Optical Sensing Principles

This section bridges the gap between classical electromagnetism and the general workflow of sensing.

1. The Sensing Workflow

State Preparation: Initializing the probe (e.g., a laser beam).
Parameter Encoding: The physical parameter $\theta$ interacts with the probe, modifying its state (e.g., phase shift).
$E(t, \theta) \approx E(t) + \theta \frac{\partial E(t, \theta)}{\partial \theta}$
Detection: Measuring the probe.
Estimation: Using the data to estimate $\theta$ (the result $X$ ).

2. Classical Wave Optics

Maxwell’s Equations: Govern the propagation of electromagnetic waves.
$\nabla^2 E - \frac{1}{c^2}\frac{\partial^2 E}{\partial t^2} = 0$
Plane Wave Solution:
$\vec{E}(t, \vec{r}) = \vec{E}_0 e^{i(\vec{k}\cdot\vec{r} - \omega t)}$
Intensity: $I = |\mathcal{E}_0|^2$ (Proportional to the square of the complex amplitude).
Polarization: Describes the orientation of the oscillating electric field.
- $|H\rangle$ : Horizontally polarized.
- $|V\rangle$ : Vertically polarized.

3. Interaction with Material (Non-Linear Optics)

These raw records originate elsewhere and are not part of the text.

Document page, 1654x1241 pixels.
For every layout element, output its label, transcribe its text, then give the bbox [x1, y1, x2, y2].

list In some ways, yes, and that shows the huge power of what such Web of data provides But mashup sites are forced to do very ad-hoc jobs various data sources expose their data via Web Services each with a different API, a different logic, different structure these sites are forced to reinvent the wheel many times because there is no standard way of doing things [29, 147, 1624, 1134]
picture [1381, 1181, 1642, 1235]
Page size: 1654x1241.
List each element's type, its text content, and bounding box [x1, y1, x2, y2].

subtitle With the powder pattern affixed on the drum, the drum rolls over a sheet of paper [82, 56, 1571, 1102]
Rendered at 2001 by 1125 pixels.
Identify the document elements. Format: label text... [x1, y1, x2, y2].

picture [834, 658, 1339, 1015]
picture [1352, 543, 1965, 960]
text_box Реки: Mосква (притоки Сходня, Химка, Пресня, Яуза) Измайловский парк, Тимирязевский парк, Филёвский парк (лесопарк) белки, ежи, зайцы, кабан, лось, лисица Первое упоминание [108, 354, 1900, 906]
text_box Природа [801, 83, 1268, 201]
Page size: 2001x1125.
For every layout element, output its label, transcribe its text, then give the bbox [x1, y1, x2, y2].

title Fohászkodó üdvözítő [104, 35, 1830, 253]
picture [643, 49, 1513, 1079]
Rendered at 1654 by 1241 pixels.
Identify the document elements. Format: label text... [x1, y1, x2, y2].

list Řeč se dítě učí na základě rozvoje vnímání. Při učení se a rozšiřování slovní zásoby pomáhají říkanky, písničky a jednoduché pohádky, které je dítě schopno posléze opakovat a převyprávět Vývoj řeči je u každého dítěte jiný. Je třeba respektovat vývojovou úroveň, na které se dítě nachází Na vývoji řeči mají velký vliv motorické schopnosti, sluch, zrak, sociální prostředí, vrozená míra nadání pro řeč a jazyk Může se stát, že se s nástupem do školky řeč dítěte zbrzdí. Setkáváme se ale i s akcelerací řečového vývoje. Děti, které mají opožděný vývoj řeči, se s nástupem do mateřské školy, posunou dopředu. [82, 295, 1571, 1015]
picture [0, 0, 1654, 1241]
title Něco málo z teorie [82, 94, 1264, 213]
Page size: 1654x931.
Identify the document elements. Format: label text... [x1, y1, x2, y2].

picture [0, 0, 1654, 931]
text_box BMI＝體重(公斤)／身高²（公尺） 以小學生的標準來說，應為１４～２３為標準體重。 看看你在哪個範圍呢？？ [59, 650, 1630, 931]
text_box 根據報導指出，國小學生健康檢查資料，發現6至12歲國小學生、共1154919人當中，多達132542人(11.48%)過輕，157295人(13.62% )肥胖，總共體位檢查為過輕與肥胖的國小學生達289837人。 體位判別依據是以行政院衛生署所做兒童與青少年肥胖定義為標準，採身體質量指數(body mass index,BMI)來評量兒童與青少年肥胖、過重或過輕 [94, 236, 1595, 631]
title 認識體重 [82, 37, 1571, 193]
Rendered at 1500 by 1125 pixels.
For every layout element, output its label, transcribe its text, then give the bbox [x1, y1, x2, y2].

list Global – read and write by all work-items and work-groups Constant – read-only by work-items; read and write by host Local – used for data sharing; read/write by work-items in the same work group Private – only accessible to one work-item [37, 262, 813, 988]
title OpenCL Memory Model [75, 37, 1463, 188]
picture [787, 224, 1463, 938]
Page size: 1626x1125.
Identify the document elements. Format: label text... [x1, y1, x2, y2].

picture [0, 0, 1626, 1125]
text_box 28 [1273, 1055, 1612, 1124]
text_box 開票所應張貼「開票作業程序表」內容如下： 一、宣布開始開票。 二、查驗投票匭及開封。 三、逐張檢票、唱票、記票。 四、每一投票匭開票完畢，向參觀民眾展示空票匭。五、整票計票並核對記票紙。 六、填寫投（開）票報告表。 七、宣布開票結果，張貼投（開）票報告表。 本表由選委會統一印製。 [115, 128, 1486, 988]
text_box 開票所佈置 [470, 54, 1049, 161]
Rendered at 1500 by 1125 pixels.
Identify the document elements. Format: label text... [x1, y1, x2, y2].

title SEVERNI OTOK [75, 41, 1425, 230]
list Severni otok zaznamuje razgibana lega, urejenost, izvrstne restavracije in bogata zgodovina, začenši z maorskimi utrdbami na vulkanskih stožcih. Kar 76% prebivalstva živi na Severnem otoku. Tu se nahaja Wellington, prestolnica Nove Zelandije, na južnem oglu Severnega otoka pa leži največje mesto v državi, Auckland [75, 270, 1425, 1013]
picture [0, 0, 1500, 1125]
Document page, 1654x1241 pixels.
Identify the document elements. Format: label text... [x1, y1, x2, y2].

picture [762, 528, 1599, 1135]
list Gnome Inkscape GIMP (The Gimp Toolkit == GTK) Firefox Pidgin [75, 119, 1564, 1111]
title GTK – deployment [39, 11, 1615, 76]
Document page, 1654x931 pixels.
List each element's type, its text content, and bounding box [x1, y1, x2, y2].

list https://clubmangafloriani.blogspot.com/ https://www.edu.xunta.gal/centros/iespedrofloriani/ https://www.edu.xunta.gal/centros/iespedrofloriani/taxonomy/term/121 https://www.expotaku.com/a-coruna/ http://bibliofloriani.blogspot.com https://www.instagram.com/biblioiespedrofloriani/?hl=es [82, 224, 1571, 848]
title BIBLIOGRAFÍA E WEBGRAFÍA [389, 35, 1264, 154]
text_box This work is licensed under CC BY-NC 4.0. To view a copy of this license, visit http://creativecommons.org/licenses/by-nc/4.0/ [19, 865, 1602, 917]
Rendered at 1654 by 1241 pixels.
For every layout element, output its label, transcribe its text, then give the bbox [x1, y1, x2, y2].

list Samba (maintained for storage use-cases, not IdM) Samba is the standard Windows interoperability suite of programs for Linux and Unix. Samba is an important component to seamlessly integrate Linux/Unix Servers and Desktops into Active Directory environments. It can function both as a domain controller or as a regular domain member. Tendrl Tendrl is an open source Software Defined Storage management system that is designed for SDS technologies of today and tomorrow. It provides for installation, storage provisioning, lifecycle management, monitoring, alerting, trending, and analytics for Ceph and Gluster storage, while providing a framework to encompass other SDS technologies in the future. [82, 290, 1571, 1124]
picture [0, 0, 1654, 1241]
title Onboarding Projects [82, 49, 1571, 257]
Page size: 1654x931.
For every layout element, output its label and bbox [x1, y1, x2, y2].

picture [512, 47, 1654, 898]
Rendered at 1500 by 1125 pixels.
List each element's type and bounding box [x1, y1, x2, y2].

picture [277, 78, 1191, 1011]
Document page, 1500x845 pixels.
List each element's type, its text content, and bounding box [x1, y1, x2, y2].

When light interacts with a material, it induces a dipole moment.

Polarization Density ( $\vec{P}$ ):
$\vec{P} = \epsilon_0 (\chi^{(1)}\vec{E} + \chi^{(2)}\vec{E}^2 + \chi^{(3)}\vec{E}^3 + \dots)$
- $\chi^{(1)}$ : Linear susceptibility (Refraction, Absorption).
- $\chi^{(2)}$ : Second-order non-linearity. Responsible for Second Harmonic Generation (SHG), where two photons of frequency $\omega$ combine to form one photon of $2\omega$ .

Photodetection and Noise

Detecting light involves converting photons into electron-hole pairs. This process is inherently statistical.

1. Key Detector Metrics

Responsivity ( $R$ ): Output electrical current per unit optical power ( $A/W$ ).
$R = \frac{e \lambda \eta}{hc}$
- $\eta$ : Quantum Efficiency (fraction of photons converted to electrons).
- $\lambda$ : Wavelength.
Sensitivity: The smallest change in the parameter $\theta$ that can be detected.
SNR (Signal-to-Noise Ratio):
$SNR = \frac{\text{Signal Power}}{\text{Noise Power}}$

2. Noise Mechanisms

Shot Noise: Arises from the discrete nature of photons (Poissonian statistics) and charge carriers.
$i_{shot} = \sqrt{2 e I_{avg} \Delta f}$
- $e$ : Electron charge ( $1.6 \times 10^{-19}$ C)
- $\Delta f$ : Bandwidth
Thermal (Johnson) Noise: Caused by thermal agitation of electrons in a resistor.
$V_{thermal} = \sqrt{4 k_B T R \Delta f}$
- $k_B$ : Boltzmann constant.
- $T$ : Temperature (Kelvin).
Flicker Noise ( $1/f$ ): Dominates at low frequencies, often due to material defects.

3. Calculation Example (from notes)

Scenario: A Silicon Avalanche Photodiode (APD) with Gain $M=100$ .

Given:
- Responsivity $R = 0.6$ A/W (at 850 nm)
- Incident Power $P = 5 \mu W$
- Bandwidth $\Delta f = 1$ MHz
Primary Photocurrent:
$I_{primary} = P \times R = 5 \mu W \times 0.6 A/W = 3 \mu A$
Amplified Current (Gain $M=100$ ):
$I_{gain} = 3 \mu A \times 100 = 300 \mu A$
Shot Noise Calculation (using amplified current):
$i_{shot} = \sqrt{2 \cdot (1.6 \times 10^{-19}) \cdot (300 \times 10^{-6}) \cdot (10^6)}$ $i_{shot} \approx 9.8 \times 10^{-9} A = 9.8 nA$

4. Important Detectors

PIN Photodiode: Standard detector, no internal gain.
APD (Avalanche Photodiode): Uses high reverse bias to create gain (impact ionization). Good for low light but adds excess noise.
SPAD (Single Photon Avalanche Diode): Operated above breakdown voltage (Geiger mode) to detect single photons.
SNSPD (Superconducting Nanowire Single Photon Detector): Extremely sensitive, operates at cryogenic temps (0.5K - 4K), very low noise (dark counts).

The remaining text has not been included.